#### Data under study:

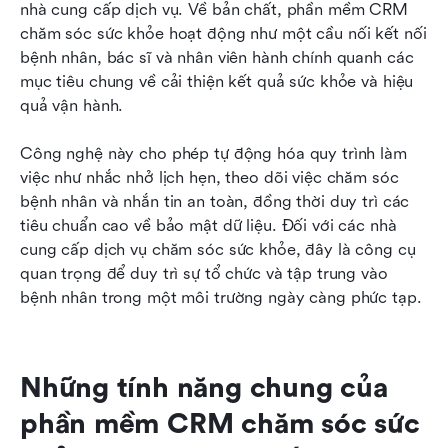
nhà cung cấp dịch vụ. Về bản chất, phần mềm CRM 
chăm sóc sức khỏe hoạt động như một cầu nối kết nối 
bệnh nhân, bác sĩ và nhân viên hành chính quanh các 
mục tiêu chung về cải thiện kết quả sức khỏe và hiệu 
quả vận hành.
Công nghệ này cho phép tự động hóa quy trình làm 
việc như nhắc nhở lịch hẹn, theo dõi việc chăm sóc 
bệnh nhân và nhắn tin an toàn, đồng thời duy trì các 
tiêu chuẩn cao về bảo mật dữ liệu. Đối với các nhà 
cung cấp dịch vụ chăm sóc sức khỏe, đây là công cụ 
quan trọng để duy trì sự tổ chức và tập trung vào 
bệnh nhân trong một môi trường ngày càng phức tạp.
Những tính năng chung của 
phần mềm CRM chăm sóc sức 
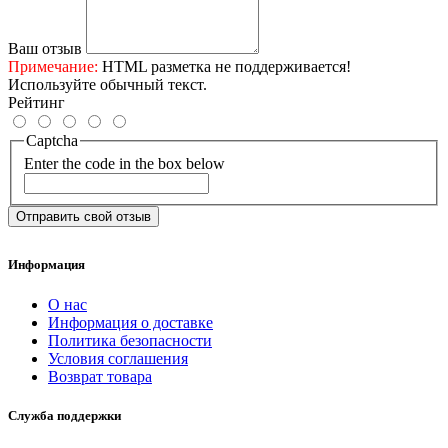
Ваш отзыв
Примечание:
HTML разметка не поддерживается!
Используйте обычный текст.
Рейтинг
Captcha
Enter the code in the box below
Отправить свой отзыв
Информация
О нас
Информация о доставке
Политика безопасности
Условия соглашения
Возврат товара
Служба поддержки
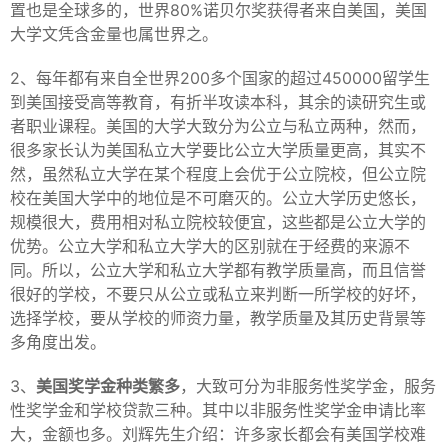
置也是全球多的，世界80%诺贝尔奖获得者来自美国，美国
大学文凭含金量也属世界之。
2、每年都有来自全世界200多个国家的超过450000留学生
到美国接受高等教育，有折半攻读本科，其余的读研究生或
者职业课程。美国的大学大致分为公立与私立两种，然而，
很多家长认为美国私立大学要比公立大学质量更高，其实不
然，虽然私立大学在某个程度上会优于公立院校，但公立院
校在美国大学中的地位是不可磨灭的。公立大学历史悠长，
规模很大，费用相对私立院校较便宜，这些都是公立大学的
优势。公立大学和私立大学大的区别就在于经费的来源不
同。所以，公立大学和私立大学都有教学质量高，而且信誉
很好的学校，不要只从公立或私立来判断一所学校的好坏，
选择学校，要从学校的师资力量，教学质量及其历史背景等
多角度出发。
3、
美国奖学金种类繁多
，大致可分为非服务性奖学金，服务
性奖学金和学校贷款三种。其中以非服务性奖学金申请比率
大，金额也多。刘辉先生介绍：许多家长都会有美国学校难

---

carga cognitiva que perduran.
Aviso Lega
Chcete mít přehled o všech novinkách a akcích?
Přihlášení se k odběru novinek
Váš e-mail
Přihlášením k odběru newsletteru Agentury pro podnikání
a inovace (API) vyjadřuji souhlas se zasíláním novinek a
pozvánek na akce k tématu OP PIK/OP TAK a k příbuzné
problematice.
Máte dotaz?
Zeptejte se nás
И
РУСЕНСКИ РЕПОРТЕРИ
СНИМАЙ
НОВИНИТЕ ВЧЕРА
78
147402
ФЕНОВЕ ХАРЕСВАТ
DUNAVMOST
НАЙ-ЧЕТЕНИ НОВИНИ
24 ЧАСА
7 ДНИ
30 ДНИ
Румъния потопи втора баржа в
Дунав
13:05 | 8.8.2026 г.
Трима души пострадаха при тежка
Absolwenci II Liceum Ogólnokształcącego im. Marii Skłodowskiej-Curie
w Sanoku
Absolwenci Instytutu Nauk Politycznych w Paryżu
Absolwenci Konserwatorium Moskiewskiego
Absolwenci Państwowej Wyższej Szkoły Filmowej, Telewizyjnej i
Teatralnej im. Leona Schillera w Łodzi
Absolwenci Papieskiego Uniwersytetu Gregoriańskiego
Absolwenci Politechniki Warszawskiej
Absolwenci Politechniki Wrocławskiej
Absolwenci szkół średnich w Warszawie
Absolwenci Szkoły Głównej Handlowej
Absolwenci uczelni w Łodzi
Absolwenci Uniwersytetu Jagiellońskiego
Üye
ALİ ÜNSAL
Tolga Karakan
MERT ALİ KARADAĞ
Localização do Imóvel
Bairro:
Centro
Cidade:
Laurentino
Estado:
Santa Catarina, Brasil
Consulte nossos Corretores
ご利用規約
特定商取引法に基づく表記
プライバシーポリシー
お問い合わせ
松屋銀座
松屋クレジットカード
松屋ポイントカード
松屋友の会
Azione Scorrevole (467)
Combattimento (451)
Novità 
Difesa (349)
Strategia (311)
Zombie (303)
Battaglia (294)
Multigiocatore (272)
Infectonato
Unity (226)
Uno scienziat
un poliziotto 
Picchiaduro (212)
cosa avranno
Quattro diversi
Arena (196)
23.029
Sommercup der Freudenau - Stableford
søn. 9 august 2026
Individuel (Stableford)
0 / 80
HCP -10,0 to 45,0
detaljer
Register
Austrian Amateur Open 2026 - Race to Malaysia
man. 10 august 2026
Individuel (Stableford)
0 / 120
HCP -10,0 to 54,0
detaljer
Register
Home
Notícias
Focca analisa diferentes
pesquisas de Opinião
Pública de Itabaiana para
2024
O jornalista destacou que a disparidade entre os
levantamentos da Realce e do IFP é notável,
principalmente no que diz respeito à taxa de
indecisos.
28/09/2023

--

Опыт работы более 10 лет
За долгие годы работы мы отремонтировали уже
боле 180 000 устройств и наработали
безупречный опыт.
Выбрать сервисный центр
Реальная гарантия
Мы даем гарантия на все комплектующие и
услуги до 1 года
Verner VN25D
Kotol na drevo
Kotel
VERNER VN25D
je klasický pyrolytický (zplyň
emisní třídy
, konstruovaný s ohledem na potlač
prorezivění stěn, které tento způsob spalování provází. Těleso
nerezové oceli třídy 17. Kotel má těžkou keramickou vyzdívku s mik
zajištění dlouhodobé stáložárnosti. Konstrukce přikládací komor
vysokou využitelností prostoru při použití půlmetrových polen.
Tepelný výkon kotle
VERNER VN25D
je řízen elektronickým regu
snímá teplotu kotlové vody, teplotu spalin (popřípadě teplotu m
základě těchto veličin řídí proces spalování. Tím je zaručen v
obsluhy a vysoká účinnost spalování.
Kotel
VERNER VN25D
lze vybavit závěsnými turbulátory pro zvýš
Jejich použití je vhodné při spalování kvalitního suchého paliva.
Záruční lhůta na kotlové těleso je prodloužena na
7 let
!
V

#### The task:
Find each line in the records that contains the word "phần" and copy those lines. Matches must have the same case.

#### Exercise response:
nhà cung cấp dịch vụ. Về bản chất, phần mềm CRM 
phần mềm CRM chăm sóc sức 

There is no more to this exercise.